Exercises to complete:
1: Translate into Spanish this sentence from the pipeline excerpt: "This must be validated and changed if necessary for the media server to work properly."
2: Answer these questions from the pipeline excerpt:
(a) As which device does the media server expect the imx708 camera to be identified?
(b) What width and height does the camera0 pipeline set for its output?
(c) To which array is each pipeline appended?
··· Page extract
In this snippet, we create the capture pipeline and a processing pipeline, in order to convert the camera output to the required format/colorspace required in the DeepStream pipeline input, RGBA with NVMM memory in this case. Notice that these pipelines are appended to the pipelines_base array.

The media server expects the imx708 camera to be identified as /dev/video0. This must be validated and changed if necessary for the media server to work properly.

camera = PipelineEntity(client, 'camera', 'nvarguscamerasrc sensor-id=0 name=video ! \
video/x-raw(memory:NVMM),width=4608,height=2592,framerate=14/1,format=NV12 \
! interpipesink name=camera \
forward-eos=true forward-events=true async=true sync=false')
pipelines_base.append(camera)

camera0 = PipelineEntity(client, 'camera0', 'interpipesrc listen-to=camera ! nvvidconv \
! video/x-raw(memory:NVMM),width=1280,height=720 ! interpipesink name=camera_src0 \
forward-eos=true forward-events=true async=true sync=false')
pipelines_base.append(camera0)

camera0_rgba_nvmm = PipelineEntity(client, 'camera0_rgba_nvmm', 'interpipesrc \
listen-to=camera_src0 ! nvvideoconvert ! \
video/x-raw(memory:NVMM),format=RGBA,width=1280,height=720 ! queue ! interpipesink \
name=camera0_rgba_nvmm forward-events=true forward-eos=true sync=false \
caps=video/x-raw(memory:NVMM),format=RGBA,width=1280,height=720,pixel-aspect-ratio=1/1,\
interlace-mode=progressive,framerate=14/1')
pipelines_base.append(camera0_rgba_nvmm)
······
··· Source material
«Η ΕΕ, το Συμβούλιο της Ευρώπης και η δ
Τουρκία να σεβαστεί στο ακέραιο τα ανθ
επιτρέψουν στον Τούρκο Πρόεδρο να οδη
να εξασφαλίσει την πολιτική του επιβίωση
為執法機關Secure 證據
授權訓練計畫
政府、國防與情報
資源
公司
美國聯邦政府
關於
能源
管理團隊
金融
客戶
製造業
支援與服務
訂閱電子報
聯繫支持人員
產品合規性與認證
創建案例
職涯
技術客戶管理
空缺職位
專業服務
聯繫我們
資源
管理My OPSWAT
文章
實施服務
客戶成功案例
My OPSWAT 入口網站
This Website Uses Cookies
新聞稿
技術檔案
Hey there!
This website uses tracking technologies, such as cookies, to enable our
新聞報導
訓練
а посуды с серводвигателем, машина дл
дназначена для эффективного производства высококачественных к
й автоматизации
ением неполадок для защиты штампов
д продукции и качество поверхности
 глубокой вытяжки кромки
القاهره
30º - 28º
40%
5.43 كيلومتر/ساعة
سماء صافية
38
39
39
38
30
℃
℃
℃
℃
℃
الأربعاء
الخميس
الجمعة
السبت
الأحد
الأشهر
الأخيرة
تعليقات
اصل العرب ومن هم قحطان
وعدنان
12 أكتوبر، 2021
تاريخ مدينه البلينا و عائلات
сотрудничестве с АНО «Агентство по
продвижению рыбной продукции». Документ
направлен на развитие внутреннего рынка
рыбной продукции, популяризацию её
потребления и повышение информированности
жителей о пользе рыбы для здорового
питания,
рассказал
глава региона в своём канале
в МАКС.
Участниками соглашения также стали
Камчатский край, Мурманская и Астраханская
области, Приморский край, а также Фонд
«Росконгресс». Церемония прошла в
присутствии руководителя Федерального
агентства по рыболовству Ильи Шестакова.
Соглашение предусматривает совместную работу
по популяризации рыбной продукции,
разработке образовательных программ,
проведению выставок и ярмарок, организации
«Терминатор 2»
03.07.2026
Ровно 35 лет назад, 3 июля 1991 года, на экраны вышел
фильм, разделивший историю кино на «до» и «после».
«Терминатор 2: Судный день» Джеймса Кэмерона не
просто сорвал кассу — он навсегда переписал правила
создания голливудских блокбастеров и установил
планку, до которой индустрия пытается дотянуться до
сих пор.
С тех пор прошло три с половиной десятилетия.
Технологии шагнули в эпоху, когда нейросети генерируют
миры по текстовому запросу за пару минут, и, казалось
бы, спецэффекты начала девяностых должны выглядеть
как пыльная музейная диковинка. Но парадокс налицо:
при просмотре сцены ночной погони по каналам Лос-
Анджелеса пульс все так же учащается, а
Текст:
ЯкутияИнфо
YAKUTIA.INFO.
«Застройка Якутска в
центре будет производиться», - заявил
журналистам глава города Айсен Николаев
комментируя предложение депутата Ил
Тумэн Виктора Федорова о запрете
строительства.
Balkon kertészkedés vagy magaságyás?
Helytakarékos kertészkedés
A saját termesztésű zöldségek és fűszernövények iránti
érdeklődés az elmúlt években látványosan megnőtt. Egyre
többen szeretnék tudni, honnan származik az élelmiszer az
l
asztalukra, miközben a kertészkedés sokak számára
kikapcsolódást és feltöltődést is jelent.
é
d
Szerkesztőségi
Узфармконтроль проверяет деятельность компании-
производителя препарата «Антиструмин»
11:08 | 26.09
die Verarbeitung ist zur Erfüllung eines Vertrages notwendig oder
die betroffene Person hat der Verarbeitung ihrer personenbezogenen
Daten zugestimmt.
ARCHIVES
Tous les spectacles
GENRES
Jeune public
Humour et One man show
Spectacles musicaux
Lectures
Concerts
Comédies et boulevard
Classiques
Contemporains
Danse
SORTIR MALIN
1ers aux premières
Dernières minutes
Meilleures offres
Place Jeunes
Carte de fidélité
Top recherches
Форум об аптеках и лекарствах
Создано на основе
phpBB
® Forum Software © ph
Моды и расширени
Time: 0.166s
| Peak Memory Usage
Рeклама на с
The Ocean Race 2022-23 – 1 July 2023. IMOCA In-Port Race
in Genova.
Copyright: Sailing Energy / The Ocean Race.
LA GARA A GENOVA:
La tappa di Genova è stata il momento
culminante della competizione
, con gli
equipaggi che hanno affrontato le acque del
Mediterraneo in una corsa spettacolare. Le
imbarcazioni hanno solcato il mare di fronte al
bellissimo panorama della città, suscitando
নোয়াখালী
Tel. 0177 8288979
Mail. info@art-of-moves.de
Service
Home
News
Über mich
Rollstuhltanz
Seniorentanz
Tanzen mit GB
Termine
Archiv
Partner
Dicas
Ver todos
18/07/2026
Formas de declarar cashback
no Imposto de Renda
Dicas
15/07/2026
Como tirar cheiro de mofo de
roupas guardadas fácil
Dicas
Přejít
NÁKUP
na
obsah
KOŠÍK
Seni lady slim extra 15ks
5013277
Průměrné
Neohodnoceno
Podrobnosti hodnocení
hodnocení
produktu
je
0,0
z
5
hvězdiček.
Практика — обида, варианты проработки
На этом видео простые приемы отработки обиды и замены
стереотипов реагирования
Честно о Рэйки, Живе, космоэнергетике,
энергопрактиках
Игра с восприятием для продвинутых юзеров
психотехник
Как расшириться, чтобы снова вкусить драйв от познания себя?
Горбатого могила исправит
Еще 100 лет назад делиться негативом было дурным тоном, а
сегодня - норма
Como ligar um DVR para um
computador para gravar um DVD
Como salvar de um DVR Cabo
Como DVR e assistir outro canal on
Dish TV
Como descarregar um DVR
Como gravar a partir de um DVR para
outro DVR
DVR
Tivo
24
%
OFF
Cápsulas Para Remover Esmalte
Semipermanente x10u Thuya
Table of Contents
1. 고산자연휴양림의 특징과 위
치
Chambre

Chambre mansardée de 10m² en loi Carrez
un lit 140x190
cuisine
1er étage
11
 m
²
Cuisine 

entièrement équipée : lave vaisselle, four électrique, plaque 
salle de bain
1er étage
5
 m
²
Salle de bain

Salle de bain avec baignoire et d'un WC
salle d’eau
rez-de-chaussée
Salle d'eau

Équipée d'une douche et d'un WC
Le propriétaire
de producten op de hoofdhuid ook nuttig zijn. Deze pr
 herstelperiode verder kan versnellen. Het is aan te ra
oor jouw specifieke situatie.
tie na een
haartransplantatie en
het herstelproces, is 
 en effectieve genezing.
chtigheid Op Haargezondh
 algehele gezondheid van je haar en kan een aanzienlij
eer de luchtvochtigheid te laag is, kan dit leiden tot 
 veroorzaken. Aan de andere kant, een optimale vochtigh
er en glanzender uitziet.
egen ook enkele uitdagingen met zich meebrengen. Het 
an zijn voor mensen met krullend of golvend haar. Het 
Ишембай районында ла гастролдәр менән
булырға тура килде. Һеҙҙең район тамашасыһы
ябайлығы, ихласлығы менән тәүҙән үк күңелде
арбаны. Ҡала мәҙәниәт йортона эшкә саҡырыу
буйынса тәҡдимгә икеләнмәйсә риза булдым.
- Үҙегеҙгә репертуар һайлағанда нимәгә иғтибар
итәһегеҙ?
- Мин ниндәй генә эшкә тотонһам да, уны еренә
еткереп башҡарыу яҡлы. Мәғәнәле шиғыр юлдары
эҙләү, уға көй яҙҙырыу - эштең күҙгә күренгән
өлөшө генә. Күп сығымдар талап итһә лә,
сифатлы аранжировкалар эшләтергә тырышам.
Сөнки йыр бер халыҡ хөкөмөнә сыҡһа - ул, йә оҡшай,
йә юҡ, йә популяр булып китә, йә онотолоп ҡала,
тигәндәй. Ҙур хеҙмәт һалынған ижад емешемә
······
Results for each task:
1: Esto debe validarse y cambiarse, si es necesario, para que el servidor de medios funcione correctamente.

2:
(a) /dev/video0
(b) Width 1280 and height 720
(c) pipelines_base